-- Work required --
Which lines in the listing below contain the word "What"? Copy each one in full, and treat uppercase and lowercase letters as different.

-- Records to use --
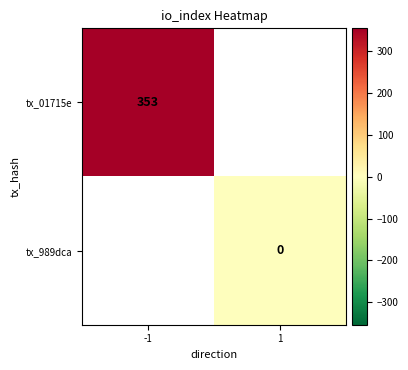

Which label corresponds to the largest value in the chart?

-1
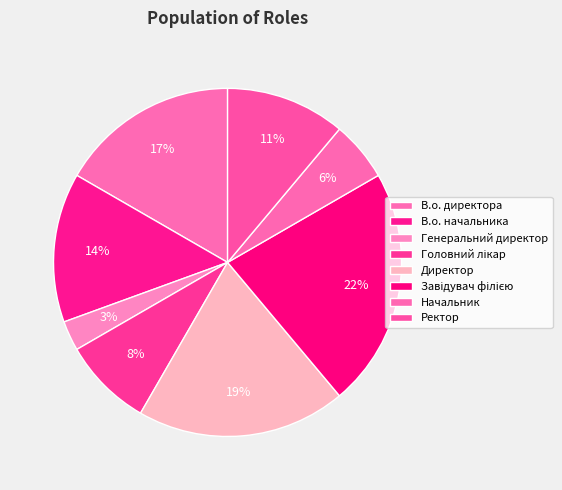

Count the number of slices in the pie.

8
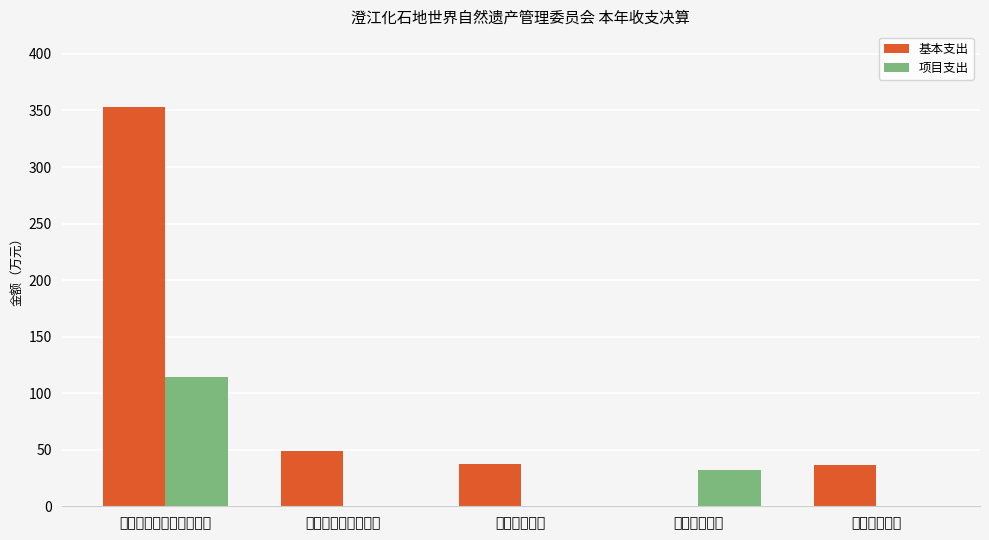

What is the total value across all series at 节能环保支出?

31.8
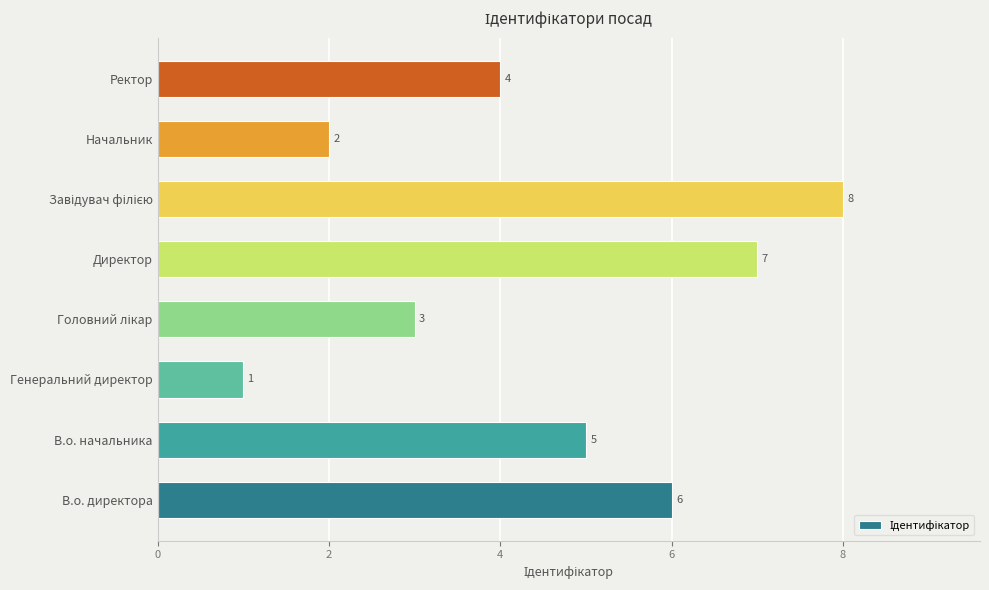

What is the greatest value displayed?

8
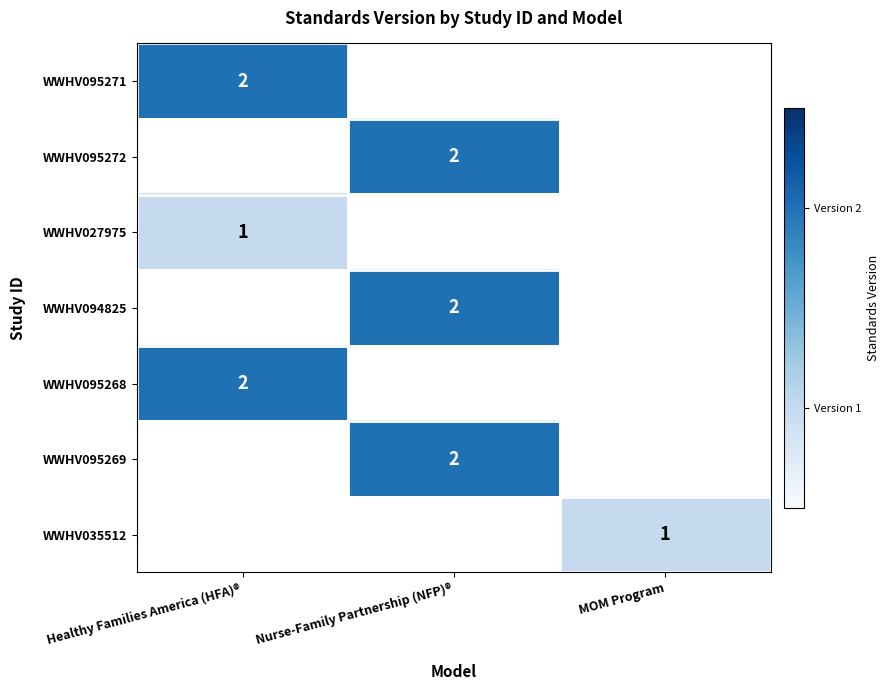

The WWHV035512 series shows 0 at MOM Program. True or false?

False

-- Solved problem --
What is the total value across all series at 节能环保支出?
What is the greatest value displayed?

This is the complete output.